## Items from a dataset
============================================================

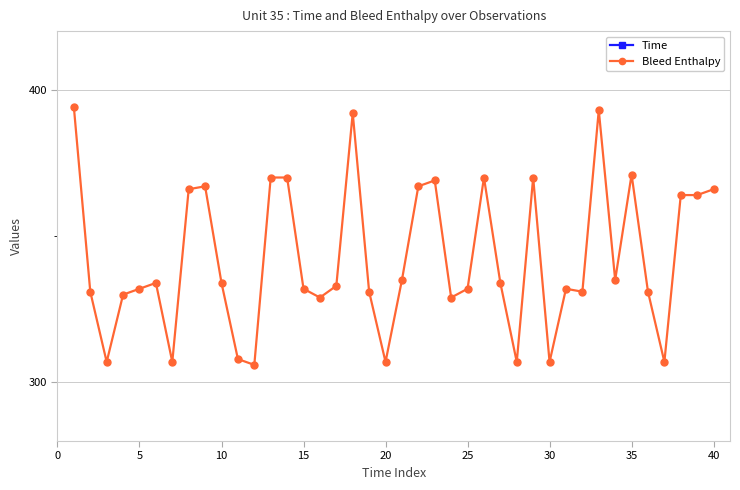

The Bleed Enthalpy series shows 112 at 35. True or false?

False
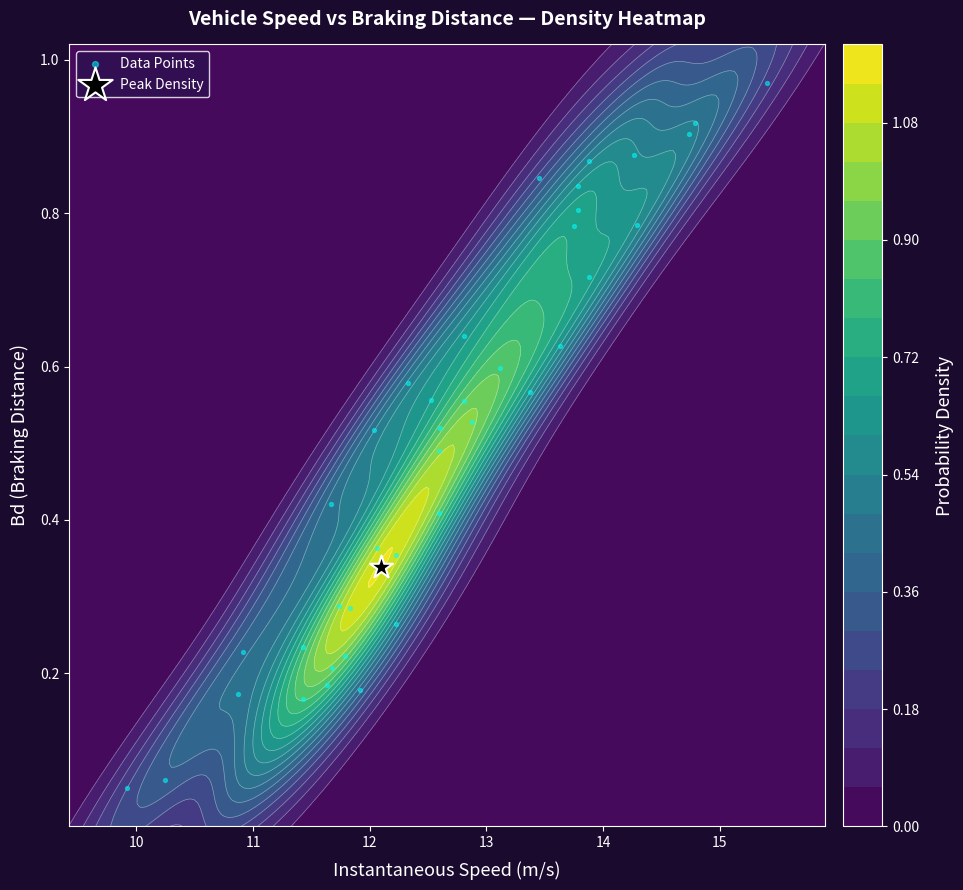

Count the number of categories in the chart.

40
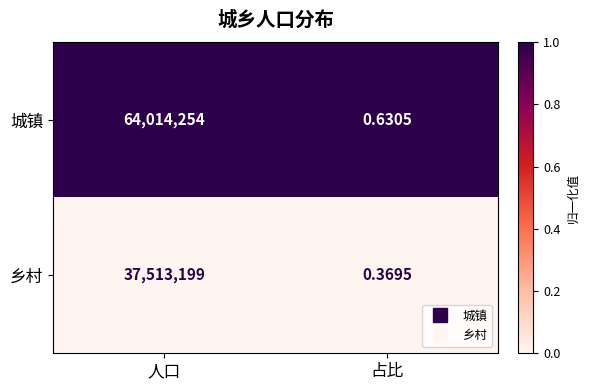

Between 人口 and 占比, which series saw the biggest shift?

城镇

============================================================

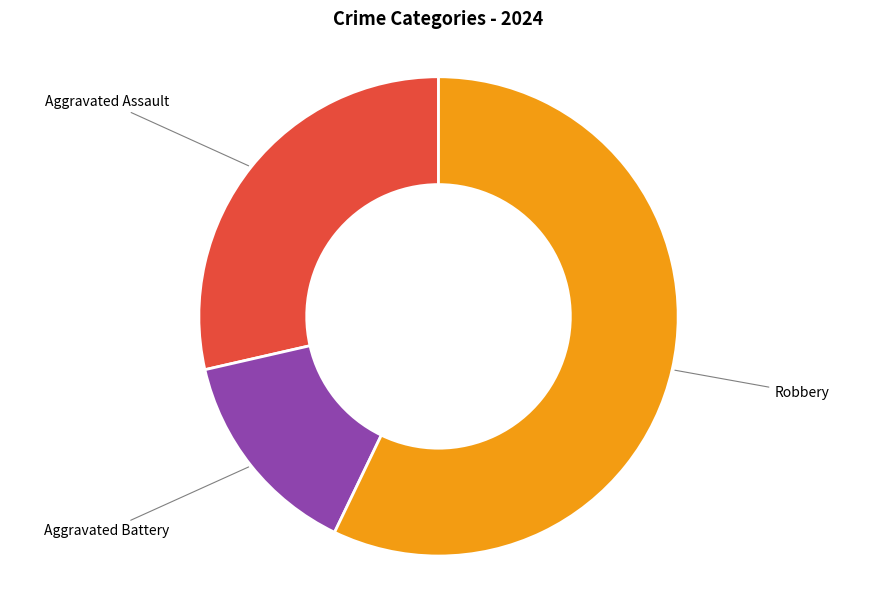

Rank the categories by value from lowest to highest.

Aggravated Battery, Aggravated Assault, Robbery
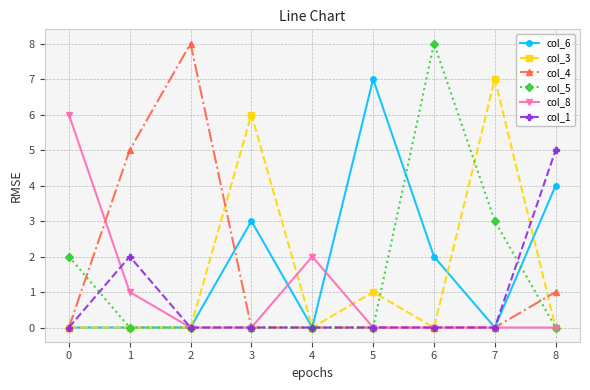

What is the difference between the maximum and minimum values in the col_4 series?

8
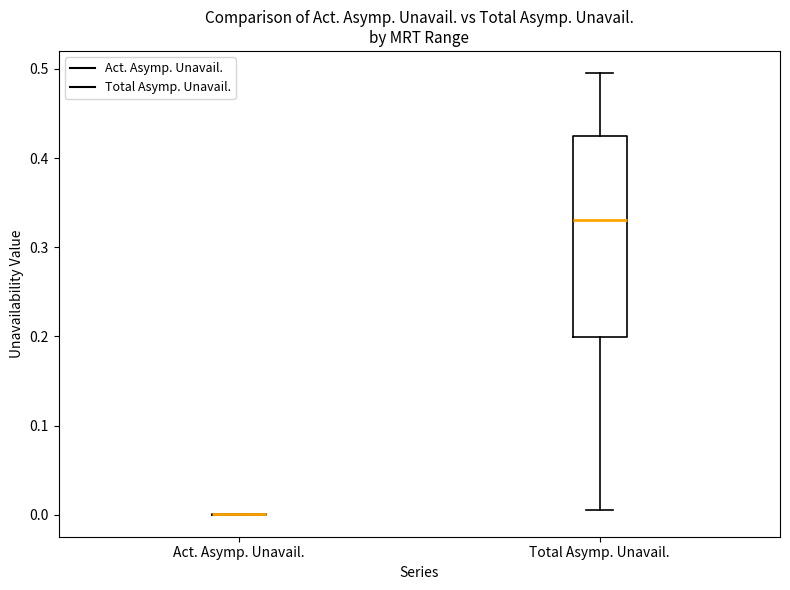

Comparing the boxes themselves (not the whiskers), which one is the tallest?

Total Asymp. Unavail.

============================================================

## EXERCISE PROMPT
List the part of the records that starts with the line containing "Aggravated Battery, Aggravated" and ends with the line containing "Total Asymp. Unavail." as a numbered list, with blank lines and pictures left out.

## COMPLETED EXERCISE
1. Aggravated Battery, Aggravated Assault, Robbery
2. What is the difference between the maximum and minimum values in the col_4 series?
3. 8
4. Comparing the boxes themselves (not the whiskers), which one is the tallest?
5. Total Asymp. Unavail.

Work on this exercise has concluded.